The threat was made against Judge Juan Colás of Dane County after he struck down a collective bargaining law on the ground that it infringed the free speech rights of public employees who choose union membership. The Wisconsin Supreme Court later overturned the decision.
The writer of the threatening letter had written: “Justice—you sir are nothing but an obstruction to the law—you sir are expendable.” The letter included a magazine ad for Fixodent denture adhesive with the handwritten words “missing teeth?”
“Sometimes radical steps are required to repair our laws + our idiots sitting on a bench supposedly dispensing justice,” the writer said.
The letter was sent to the Medicaid fraud unit of the Wisconsin Department of Justice, where Colás had worked before he was appointed to the bench.
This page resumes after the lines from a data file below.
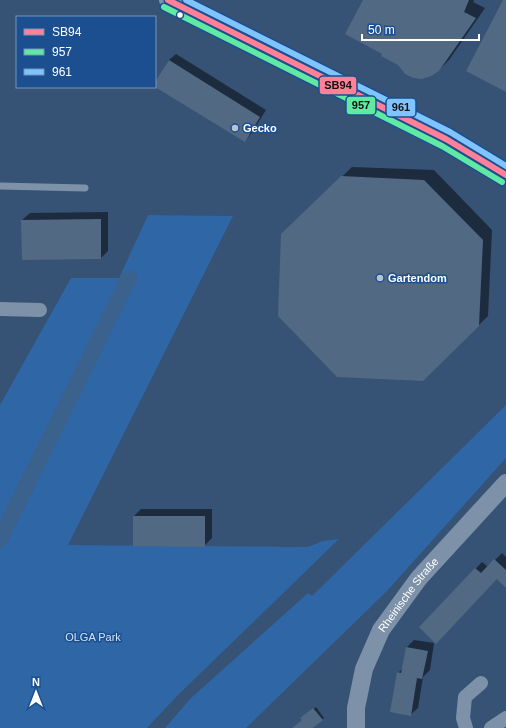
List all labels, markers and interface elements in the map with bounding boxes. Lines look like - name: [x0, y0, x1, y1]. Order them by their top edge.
- unlabelled marker: [175, 10, 185, 20]
- legend: [16, 16, 156, 88]
- scale bar: [362, 16, 479, 42]
- text: 50 m: [368, 23, 395, 37]
- text: SB94: [52, 25, 82, 39]
- text: 957: [52, 45, 72, 59]
- text: 961: [52, 65, 72, 79]
- line badge: SB94: [319, 76, 357, 95]
- text: SB94: [324, 79, 353, 91]
- line badge: 957: [346, 96, 376, 115]
- line badge: 961: [386, 98, 416, 117]
- text: 957: [352, 99, 370, 111]
- text: 961: [392, 101, 410, 113]
- place label: Gecko: [243, 122, 277, 134]
- marker: Gecko: [230, 123, 240, 133]
- place label: Gartendom: [388, 272, 447, 284]
- marker: Gartendom: [375, 273, 385, 283]
- street label: Rheinische Straße: [376, 555, 441, 634]
- park label: OLGA Park: [65, 631, 121, 643]
- north arrow: [16, 672, 56, 712]
- text: N: [32, 676, 40, 688]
A previous letter sent to Colás at the unit included an article about two politicians killed in Mexico. “Notice the finality that dissent brings in your country,” the letter said.
Colás was born in Colombia and came to the United States as a child.
The DNA profile on the stamp also was associated with threats to two other judges and a state senator, according to the Wisconsin State Journal. There was no match to any offender in Wisconsin’s DNA database.
Wisconsin pioneered the tactic of indicting DNA profiles or obtaining John Doe warrants based on DNA. Courts in California, New York and Ohio, as well as Wisconsin, have upheld their use, ac-cording to the Washington Post.
The tactic was initially used against John Doe rape suspects, but prosecutors began using it less often as states lifted or extended the statutes of limitations for sexual assault, the Post reported. Now, the tactic is more often used in cases of mailed death threats, kidnappings and burglaries.